[Dataset entries]
....

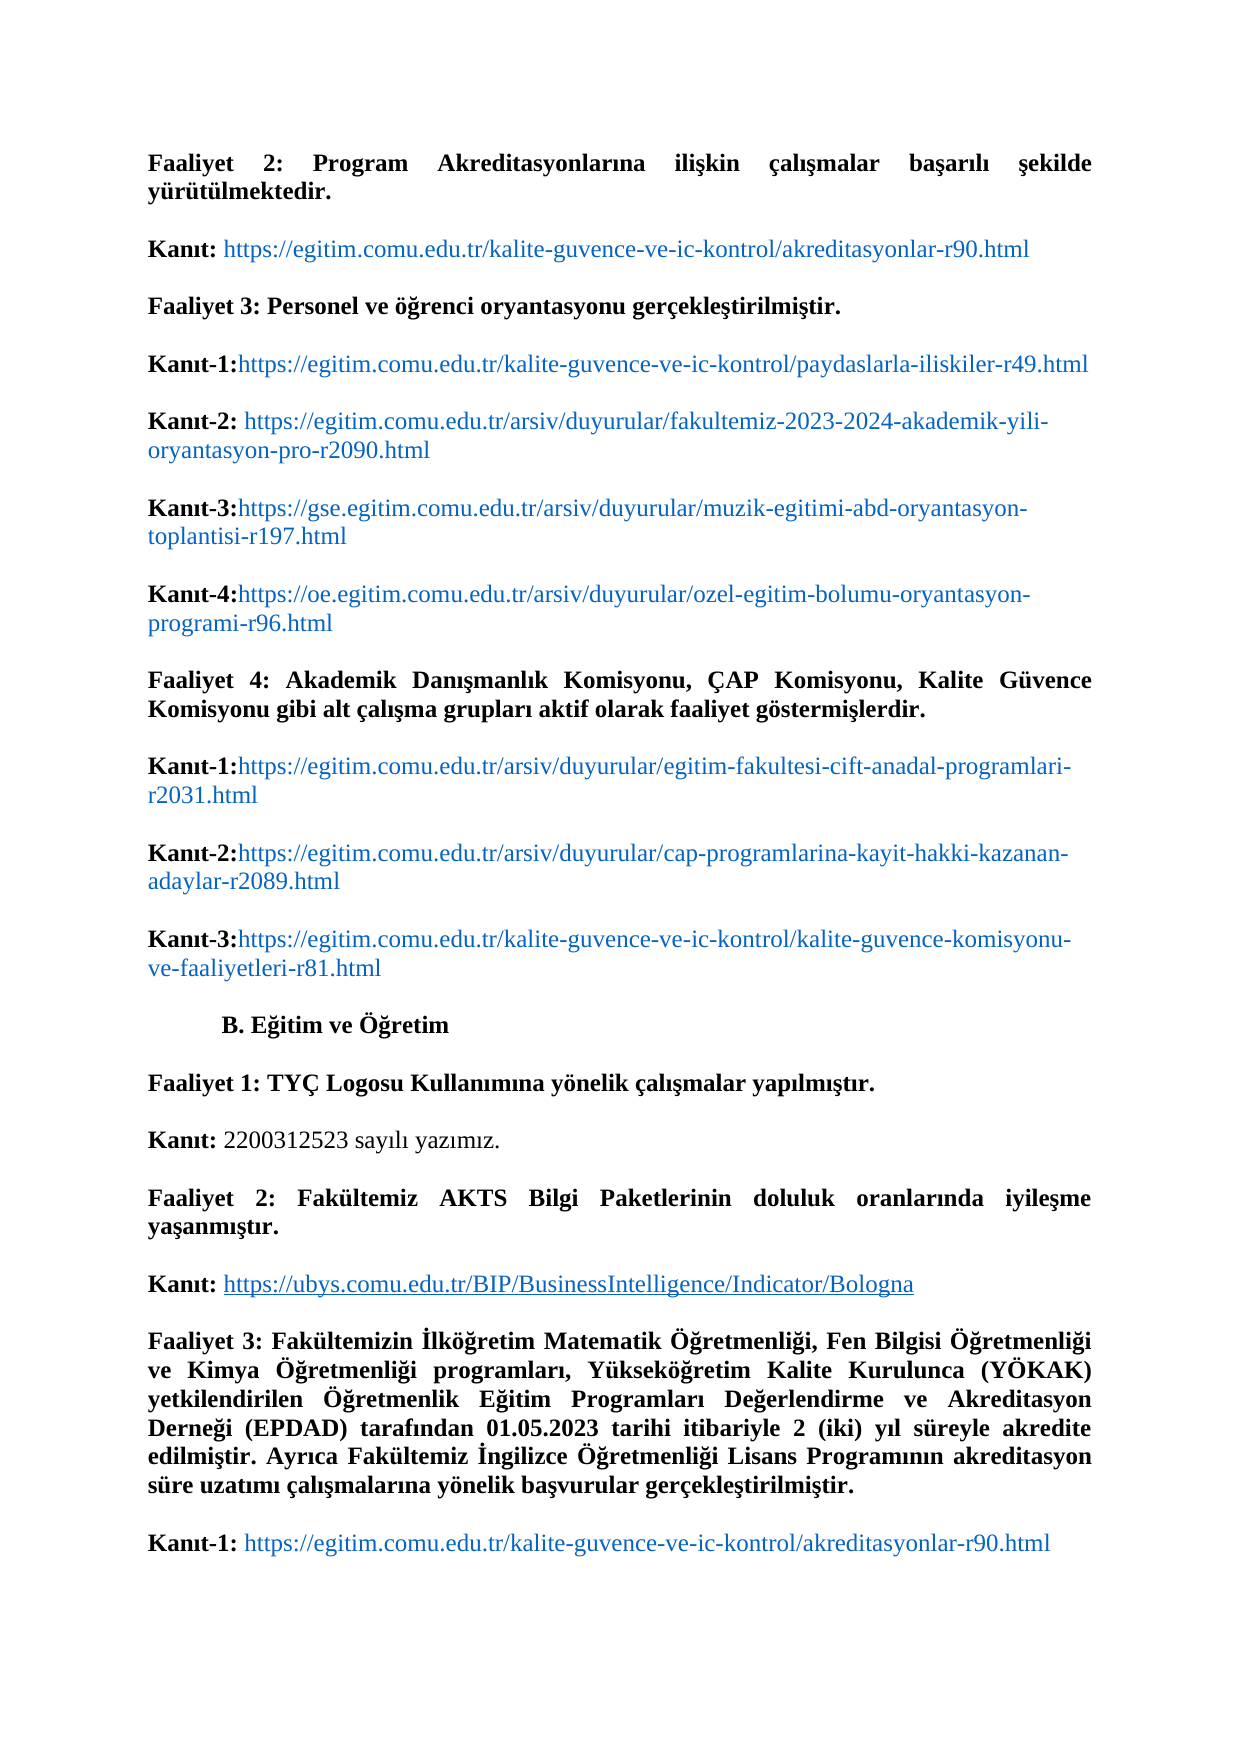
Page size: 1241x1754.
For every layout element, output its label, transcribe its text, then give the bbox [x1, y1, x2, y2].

text Kanıt: 2200312523 sayılı yazımız. [148, 1125, 1093, 1154]
text Kanıt-1: https://egitim.comu.edu.tr/kalite-guvence-ve-ic-kontrol/akreditasyonlar-r90.html [148, 1528, 1093, 1556]
text B. Eğitim ve Öğretim [148, 1010, 1093, 1039]
text Kanıt-1:https://egitim.comu.edu.tr/kalite-guvence-ve-ic-kontrol/paydaslarla-iliskiler-r49.html [148, 349, 1093, 378]
text Kanıt: https://egitim.comu.edu.tr/kalite-guvence-ve-ic-kontrol/akreditasyonlar-r90.html [148, 234, 1093, 263]
text Kanıt-1:https://egitim.comu.edu.tr/arsiv/duyurular/egitim-fakultesi-cift-anadal-programlari-r2031.html [148, 751, 1093, 809]
text Faaliyet 4: Akademik Danışmanlık Komisyonu, ÇAP Komisyonu, Kalite Güvence Komisyonu gibi alt çalışma grupları aktif olarak faaliyet göstermişlerdir. [148, 665, 1093, 723]
text Faaliyet 3: Personel ve öğrenci oryantasyonu gerçekleştirilmiştir. [148, 291, 1093, 320]
text Kanıt-2: https://egitim.comu.edu.tr/arsiv/duyurular/fakultemiz-2023-2024-akademik-yili-oryantasyon-pro-r2090.html [148, 406, 1093, 464]
text Faaliyet 2: Program Akreditasyonlarına ilişkin çalışmalar başarılı şekilde yürütülmektedir. [148, 148, 1093, 205]
text Faaliyet 2: Fakültemiz AKTS Bilgi Paketlerinin doluluk oranlarında iyileşme yaşanmıştır. [148, 1183, 1093, 1240]
text Kanıt-4:https://oe.egitim.comu.edu.tr/arsiv/duyurular/ozel-egitim-bolumu-oryantasyon-programi-r96.html [148, 579, 1093, 636]
text Faaliyet 1: TYÇ Logosu Kullanımına yönelik çalışmalar yapılmıştır. [148, 1068, 1093, 1096]
text Faaliyet 3: Fakültemizin İlköğretim Matematik Öğretmenliği, Fen Bilgisi Öğretmenliği ve Kimya Öğretmenliği programları, Yükseköğretim Kalite Kurulunca (YÖKAK) yetkilendirilen Öğretmenlik Eğitim Programları Değerlendirme ve Akreditasyon Derneği (EPDAD) tarafından 01.05.2023 tarihi itibariyle 2 (iki) yıl süreyle akredite edilmiştir. Ayrıca Fakültemiz İngilizce Öğretmenliği Lisans Programının akreditasyon süre uzatımı çalışmalarına yönelik başvurular gerçekleştirilmiştir. [148, 1326, 1093, 1499]
text Kanıt: https://ubys.comu.edu.tr/BIP/BusinessIntelligence/Indicator/Bologna [148, 1269, 1093, 1298]
text Kanıt-3:https://gse.egitim.comu.edu.tr/arsiv/duyurular/muzik-egitimi-abd-oryantasyon-toplantisi-r197.html [148, 493, 1093, 550]
text Kanıt-3:https://egitim.comu.edu.tr/kalite-guvence-ve-ic-kontrol/kalite-guvence-komisyonu-ve-faaliyetleri-r81.html [148, 924, 1093, 981]
text Kanıt-2:https://egitim.comu.edu.tr/arsiv/duyurular/cap-programlarina-kayit-hakki-kazanan-adaylar-r2089.html [148, 838, 1093, 895]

....

◆ **Task description**: Apart from the pictures, write every entry out again exactly.

◆ **Written reply**:
Page size: 1241x1754.
For every layout element, output its label, transcribe its text, then give the bbox [x1, y1, x2, y2].

text Kanıt: 2200312523 sayılı yazımız. [148, 1125, 1093, 1154]
text Kanıt-1: https://egitim.comu.edu.tr/kalite-guvence-ve-ic-kontrol/akreditasyonlar-r90.html [148, 1528, 1093, 1556]
text B. Eğitim ve Öğretim [148, 1010, 1093, 1039]
text Kanıt-1:https://egitim.comu.edu.tr/kalite-guvence-ve-ic-kontrol/paydaslarla-iliskiler-r49.html [148, 349, 1093, 378]
text Kanıt: https://egitim.comu.edu.tr/kalite-guvence-ve-ic-kontrol/akreditasyonlar-r90.html [148, 234, 1093, 263]
text Kanıt-1:https://egitim.comu.edu.tr/arsiv/duyurular/egitim-fakultesi-cift-anadal-programlari-r2031.html [148, 751, 1093, 809]
text Faaliyet 4: Akademik Danışmanlık Komisyonu, ÇAP Komisyonu, Kalite Güvence Komisyonu gibi alt çalışma grupları aktif olarak faaliyet göstermişlerdir. [148, 665, 1093, 723]
text Faaliyet 3: Personel ve öğrenci oryantasyonu gerçekleştirilmiştir. [148, 291, 1093, 320]
text Kanıt-2: https://egitim.comu.edu.tr/arsiv/duyurular/fakultemiz-2023-2024-akademik-yili-oryantasyon-pro-r2090.html [148, 406, 1093, 464]
text Faaliyet 2: Program Akreditasyonlarına ilişkin çalışmalar başarılı şekilde yürütülmektedir. [148, 148, 1093, 205]
text Faaliyet 2: Fakültemiz AKTS Bilgi Paketlerinin doluluk oranlarında iyileşme yaşanmıştır. [148, 1183, 1093, 1240]
text Kanıt-4:https://oe.egitim.comu.edu.tr/arsiv/duyurular/ozel-egitim-bolumu-oryantasyon-programi-r96.html [148, 579, 1093, 636]
text Faaliyet 1: TYÇ Logosu Kullanımına yönelik çalışmalar yapılmıştır. [148, 1068, 1093, 1096]
text Faaliyet 3: Fakültemizin İlköğretim Matematik Öğretmenliği, Fen Bilgisi Öğretmenliği ve Kimya Öğretmenliği programları, Yükseköğretim Kalite Kurulunca (YÖKAK) yetkilendirilen Öğretmenlik Eğitim Programları Değerlendirme ve Akreditasyon Derneği (EPDAD) tarafından 01.05.2023 tarihi itibariyle 2 (iki) yıl süreyle akredite edilmiştir. Ayrıca Fakültemiz İngilizce Öğretmenliği Lisans Programının akreditasyon süre uzatımı çalışmalarına yönelik başvurular gerçekleştirilmiştir. [148, 1326, 1093, 1499]
text Kanıt: https://ubys.comu.edu.tr/BIP/BusinessIntelligence/Indicator/Bologna [148, 1269, 1093, 1298]
text Kanıt-3:https://gse.egitim.comu.edu.tr/arsiv/duyurular/muzik-egitimi-abd-oryantasyon-toplantisi-r197.html [148, 493, 1093, 550]
text Kanıt-3:https://egitim.comu.edu.tr/kalite-guvence-ve-ic-kontrol/kalite-guvence-komisyonu-ve-faaliyetleri-r81.html [148, 924, 1093, 981]
text Kanıt-2:https://egitim.comu.edu.tr/arsiv/duyurular/cap-programlarina-kayit-hakki-kazanan-adaylar-r2089.html [148, 838, 1093, 895]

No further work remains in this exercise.